# Gold Price Holds Sharp Gains After US GDP Miss, Core PCE at 3.2%
Gold prices held firm after the latest U.S. economic data showed slower-than-expected growth and still-elevated core inflation. Bullion did not break decisively in either direction, but spot gold was last quoted at $4,627.60 per troy ounce, up nearly 2% on the day, as traders assessed the implications for the Federal Reserve, the U.S. dollar, and safe-haven demand.
For Indian investors, the move matters because global XAUUSD prices, Federal Reserve rate expectations, and inflation trends often feed directly into domestic gold prices through the rupee-dollar exchange rate and import costs. Even when international bullion lacks immediate direction, elevated U.S. inflation and slower growth can still shape near-term sentiment in the Indian gold market.
What did the latest US GDP data show for gold prices?
The U.S. economy grew, but it grew more slowly than expected, which helped gold hold gains rather than trigger a major selloff. According to the U.S. Bureau of Economic Analysis (BEA), the first estimate of U.S. first-quarter Gross Domestic Product (GDP) showed the economy expanded 2% in the first three months of the new year.
That marked a clear improvement from the 0.5% growth reported in the fourth quarter. However, it still missed consensus estimates, as economists had expected 2.2% growth in Q1.
A softer-than-expected GDP reading can support bullion because it suggests economic momentum is cooling. At the same time, the fact that the economy is still expanding limited the immediate bullish reaction in gold.
What components drove Q1 GDP growth?
The BEA said several parts of the economy contributed to the rise in real GDP. Specifically, the report said investment, exports, consumer spending, and government spending all supported growth.
The report also noted that imports increased. Because imports are subtracted in the GDP calculation, that increase acted as a drag within the headline growth framework.
What did the PCE inflation data reveal?
The inflation data showed price pressures remain elevated, but not materially worse than expected. In a separate report, the BEA said the Personal Consumption Expenditures (PCE) Index rose 0.7% last month, following February’s 0.4% increase.
On an annual basis, headline inflation rose 3.5%. The report linked part of that price pressure to the global energy supply crisis caused by the war in Iran, which continues to push headline prices higher.
For gold, this matters because inflation tends to support demand for hard assets and safe-haven stores of value. But when inflation stays high without collapsing growth, traders also weigh the risk of higher-for-longer U.S. interest rates.
What happened to core PCE inflation?
Core inflation remained elevated but did not show a fresh surge. Core PCE, which strips out volatile food and energy prices, rose 0.3% last month, compared with 0.4% in February.
Over the last 12 months, core inflation rose 3.2%. That means core price pressures are still running well above the Federal Reserve’s 2% target.
Why didn’t gold prices move more sharply after the data?
Gold did not move sharply because the data sent mixed signals.
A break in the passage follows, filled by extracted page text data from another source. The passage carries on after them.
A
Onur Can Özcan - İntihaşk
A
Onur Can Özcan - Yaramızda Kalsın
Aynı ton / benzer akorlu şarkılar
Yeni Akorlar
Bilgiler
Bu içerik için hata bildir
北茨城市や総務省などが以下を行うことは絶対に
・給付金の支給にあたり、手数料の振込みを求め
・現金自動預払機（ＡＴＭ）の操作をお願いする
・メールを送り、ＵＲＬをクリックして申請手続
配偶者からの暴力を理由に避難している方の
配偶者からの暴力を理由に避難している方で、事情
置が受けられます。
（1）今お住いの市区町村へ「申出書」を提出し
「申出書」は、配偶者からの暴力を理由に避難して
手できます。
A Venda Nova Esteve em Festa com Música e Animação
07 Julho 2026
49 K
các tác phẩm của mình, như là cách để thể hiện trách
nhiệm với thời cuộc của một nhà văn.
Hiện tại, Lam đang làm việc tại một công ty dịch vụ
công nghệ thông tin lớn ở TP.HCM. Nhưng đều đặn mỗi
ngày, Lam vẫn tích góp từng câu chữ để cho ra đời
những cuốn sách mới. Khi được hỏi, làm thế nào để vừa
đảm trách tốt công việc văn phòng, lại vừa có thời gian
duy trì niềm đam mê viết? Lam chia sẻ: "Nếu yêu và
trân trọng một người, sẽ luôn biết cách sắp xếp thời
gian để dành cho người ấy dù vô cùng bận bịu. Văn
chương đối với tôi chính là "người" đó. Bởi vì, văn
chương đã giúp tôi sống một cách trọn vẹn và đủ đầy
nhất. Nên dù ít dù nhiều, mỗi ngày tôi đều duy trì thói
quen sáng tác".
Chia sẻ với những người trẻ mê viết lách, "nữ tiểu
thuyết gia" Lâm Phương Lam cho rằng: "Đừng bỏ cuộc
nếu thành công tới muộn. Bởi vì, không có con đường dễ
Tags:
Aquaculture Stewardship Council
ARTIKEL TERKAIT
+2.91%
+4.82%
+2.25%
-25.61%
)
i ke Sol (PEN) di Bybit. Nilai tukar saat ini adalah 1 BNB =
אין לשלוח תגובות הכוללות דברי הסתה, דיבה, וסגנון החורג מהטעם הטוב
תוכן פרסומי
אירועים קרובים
Slower growth is generally supportive for bullion, but core inflation at 3.2% remains high enough to keep pressure on the Federal Reserve to stay cautious on interest-rate cuts.
That combination left the gold market without a clear directional catalyst. The economic numbers were soft enough to avoid hurting gold, but not weak enough to trigger a strong repricing toward aggressive Fed easing.
The original Kitco report described the economic data as relatively benign, and the market reaction reflected that. Gold held onto its early gains, but traders did not treat the reports as a major turning point for precious metals.
Why is core inflation a headwind for gold?
Core inflation is a headwind for gold because persistent price pressures can keep real interest rates elevated and delay Federal Reserve easing. When rates stay higher for longer, non-yielding assets such as bullion often face resistance.
Even so, core inflation in this report did not show extreme acceleration. That helped prevent a bearish shock for XAUUSD and allowed spot gold to remain supported.
Where is spot gold trading now?
Spot gold was last trading at $4,627.60 an ounce, up nearly 2% on the day. That price action showed resilience in bullion despite the lack of a strong directional response to the U.S. macro data.
For traders, the key message is that gold preserved its upside bias even as GDP and inflation data failed to deliver a decisive breakout signal. In precious metals markets, that kind of price stability can itself be meaningful when macro conditions remain uncertain.
How could this affect gold prices in India?
Indian gold prices could remain sensitive to both global bullion moves and the rupee’s exchange rate against the U.S. dollar. If international gold price levels remain elevated near $4,627.60 per troy ounce and the rupee weakens, domestic prices of physical gold and jewellery can stay firm even without a fresh global rally.
For Indian investors, the combination of slower U.S. growth, 3.5% headline inflation, and 3.2% core PCE inflation suggests that volatility in Fed expectations may continue. That can spill over into imported gold costs, MCX gold sentiment, and broader safe-haven buying across India.
Investors should now watch whether upcoming U.S. inflation and growth releases push the Federal Reserve closer to easing or force policymakers to keep rates restrictive for longer. That next policy signal may determine whether gold extends gains from here or stays range-bound despite strong underlying support.